OWN IT: Did Science Find an Answer to the Lack of Organ Donors?

As it turns out the future is now. From National Geographic:

In a remarkable—if likely controversial—feat, scientists announced today that they have created the first successful human-animal hybrids. The project proves that human cells can be introduced into a non-human organism, survive, and even grow inside a host animal, in this case, pigs.

This biomedical advance has long been a dream and a quandary for scientists hoping to address a critical shortage of donor organs.

I came across this article last week about the successful creation of a human “chimera,” which is, “an organism that contains cells from two different species,” and in this case cells from a human and pig.

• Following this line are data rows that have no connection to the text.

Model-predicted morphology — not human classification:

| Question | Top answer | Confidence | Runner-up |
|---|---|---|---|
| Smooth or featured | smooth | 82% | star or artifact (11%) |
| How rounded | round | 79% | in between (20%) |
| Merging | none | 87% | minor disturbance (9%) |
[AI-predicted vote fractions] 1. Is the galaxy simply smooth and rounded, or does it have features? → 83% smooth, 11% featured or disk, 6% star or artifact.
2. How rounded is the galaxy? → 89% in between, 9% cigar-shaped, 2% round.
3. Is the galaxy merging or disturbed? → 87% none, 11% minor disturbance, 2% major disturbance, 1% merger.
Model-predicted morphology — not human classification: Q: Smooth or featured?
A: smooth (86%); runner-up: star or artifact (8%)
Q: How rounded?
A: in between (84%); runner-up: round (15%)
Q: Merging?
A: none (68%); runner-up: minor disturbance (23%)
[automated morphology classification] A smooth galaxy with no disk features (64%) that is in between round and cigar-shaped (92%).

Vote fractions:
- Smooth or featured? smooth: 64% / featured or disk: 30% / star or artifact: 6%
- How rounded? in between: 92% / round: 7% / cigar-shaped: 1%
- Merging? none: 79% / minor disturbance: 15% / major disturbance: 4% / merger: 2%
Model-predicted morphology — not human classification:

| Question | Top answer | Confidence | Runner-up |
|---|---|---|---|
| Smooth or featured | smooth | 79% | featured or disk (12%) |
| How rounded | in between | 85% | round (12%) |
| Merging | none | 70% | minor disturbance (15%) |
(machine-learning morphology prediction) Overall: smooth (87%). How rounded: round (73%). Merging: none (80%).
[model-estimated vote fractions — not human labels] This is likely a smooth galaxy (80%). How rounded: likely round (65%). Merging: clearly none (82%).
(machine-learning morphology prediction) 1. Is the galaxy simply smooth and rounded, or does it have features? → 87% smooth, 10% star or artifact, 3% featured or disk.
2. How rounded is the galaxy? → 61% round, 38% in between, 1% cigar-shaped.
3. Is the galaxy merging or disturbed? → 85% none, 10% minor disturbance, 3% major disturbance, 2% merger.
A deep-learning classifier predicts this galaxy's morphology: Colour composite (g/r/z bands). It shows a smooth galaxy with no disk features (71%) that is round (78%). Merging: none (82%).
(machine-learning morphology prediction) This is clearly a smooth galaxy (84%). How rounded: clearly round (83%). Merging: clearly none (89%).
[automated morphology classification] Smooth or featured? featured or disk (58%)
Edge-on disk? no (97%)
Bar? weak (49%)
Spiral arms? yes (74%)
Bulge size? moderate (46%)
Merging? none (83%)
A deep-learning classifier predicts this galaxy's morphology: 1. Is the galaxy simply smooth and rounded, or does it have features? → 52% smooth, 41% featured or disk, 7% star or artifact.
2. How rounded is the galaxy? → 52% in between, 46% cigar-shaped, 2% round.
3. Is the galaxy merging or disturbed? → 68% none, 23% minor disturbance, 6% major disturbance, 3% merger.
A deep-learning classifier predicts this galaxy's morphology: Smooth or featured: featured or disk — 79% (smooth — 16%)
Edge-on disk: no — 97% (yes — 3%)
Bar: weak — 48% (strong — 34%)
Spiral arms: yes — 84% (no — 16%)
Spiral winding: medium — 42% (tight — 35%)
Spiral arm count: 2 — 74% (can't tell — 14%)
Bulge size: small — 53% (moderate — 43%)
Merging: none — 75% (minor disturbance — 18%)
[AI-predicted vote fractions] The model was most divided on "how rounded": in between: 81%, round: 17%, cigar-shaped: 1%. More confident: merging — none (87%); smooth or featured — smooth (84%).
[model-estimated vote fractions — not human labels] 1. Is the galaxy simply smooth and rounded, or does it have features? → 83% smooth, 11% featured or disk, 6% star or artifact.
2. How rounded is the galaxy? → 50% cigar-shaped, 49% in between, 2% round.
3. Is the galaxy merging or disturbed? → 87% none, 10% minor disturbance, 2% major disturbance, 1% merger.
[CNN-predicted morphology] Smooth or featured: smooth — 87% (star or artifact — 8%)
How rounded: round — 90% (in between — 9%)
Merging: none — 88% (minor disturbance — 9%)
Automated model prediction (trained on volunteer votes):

As Nat Geo points out, it’s already been done with mice and rats:

Other scientists had already figured out how to grow the pancreatic tissue of a rat inside a mouse. On Wednesday, that team announced that mouse pancreases grown inside rats successfully treated diabetes when parts of the healthy organs were transplanted into diseased mice.

This is pretty wild stuff. The process of creating chimeras is extremely complex and involves science on the cutting edge (I’ll leave that up to you to research). It’s also quite controversial as the article says, and since people love to give their opinions on these kinds of things, I’d love to throw my hat in the ring.

The possibilities here are limitless, and whether or not we have pig-humans running around remains to be seen.

For the record… I’m also on team “create a pig-bird” so we can stick it to the people who overuse the “when pigs fly” cliché. Science the sh*t out of that one, please.

I think this is a great move, assuming we don’t find ourselves dealing with a zombie apocalypse as a result, because that’s a very real possibility here.